State how many lines of the records contain the string "pesktop", with case counting. Reply with the number alone.

- Materials provided
Segment Open
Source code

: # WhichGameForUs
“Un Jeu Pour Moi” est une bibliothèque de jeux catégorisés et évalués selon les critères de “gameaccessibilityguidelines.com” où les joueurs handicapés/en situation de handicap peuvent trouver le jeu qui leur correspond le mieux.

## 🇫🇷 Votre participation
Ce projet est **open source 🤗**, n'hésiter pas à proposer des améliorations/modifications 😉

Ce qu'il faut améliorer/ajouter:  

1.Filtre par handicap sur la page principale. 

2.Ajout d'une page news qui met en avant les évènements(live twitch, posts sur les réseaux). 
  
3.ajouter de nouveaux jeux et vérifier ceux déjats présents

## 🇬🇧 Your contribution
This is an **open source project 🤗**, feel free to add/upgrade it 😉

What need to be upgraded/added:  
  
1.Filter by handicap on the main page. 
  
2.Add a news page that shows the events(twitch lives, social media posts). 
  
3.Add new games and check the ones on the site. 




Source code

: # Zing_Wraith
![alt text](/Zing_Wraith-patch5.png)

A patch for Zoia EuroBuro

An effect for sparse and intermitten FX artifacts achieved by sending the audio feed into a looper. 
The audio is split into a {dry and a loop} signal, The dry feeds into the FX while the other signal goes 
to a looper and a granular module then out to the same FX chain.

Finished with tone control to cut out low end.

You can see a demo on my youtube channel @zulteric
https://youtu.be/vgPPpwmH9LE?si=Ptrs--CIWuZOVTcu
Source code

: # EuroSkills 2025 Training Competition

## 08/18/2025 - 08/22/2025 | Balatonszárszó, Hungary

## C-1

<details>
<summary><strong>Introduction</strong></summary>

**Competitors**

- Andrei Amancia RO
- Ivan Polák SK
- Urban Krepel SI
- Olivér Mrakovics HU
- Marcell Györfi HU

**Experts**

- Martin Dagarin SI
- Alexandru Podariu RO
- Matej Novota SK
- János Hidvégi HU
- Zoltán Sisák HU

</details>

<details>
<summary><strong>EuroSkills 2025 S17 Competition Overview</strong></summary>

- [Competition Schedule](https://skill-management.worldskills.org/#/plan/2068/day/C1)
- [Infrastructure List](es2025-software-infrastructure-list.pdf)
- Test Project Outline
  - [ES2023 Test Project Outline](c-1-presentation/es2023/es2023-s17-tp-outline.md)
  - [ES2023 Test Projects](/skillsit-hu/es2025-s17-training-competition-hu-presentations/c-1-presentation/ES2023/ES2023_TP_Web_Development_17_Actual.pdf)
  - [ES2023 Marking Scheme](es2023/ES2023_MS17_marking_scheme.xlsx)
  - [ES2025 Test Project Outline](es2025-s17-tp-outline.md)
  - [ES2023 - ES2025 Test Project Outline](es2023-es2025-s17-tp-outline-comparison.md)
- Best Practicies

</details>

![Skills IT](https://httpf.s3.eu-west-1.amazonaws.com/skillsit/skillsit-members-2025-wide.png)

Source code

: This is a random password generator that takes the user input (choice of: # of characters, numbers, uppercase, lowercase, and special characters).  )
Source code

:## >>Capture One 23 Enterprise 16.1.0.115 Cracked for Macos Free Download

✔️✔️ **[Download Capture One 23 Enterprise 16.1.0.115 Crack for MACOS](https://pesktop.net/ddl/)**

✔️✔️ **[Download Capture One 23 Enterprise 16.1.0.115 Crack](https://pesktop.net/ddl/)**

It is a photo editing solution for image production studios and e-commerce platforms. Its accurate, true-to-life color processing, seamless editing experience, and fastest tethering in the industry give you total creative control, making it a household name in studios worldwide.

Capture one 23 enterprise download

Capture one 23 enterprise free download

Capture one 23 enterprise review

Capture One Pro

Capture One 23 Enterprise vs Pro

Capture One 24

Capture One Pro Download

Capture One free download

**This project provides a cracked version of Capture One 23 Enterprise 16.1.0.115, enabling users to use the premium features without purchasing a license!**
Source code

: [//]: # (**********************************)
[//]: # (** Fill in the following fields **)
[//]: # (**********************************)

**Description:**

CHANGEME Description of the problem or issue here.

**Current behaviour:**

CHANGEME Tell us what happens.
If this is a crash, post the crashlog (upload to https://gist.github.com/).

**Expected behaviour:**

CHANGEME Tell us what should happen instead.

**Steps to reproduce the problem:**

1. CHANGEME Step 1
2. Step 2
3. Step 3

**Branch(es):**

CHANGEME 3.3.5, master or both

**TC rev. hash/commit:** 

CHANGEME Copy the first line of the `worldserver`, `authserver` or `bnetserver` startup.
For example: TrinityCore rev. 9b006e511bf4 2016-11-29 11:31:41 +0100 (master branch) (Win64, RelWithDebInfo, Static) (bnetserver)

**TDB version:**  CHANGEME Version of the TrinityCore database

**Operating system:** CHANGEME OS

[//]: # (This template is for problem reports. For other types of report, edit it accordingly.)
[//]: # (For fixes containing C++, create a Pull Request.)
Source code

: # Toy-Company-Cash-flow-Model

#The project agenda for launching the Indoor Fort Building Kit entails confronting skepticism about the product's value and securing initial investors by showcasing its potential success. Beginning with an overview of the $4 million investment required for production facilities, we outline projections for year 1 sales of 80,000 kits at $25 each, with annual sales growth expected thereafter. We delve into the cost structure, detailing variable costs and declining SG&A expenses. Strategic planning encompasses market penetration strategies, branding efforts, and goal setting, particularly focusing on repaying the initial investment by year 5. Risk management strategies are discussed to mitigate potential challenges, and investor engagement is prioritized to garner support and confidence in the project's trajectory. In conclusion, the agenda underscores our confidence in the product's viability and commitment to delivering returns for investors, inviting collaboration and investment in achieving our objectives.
Segment Closed
- Response to the task
2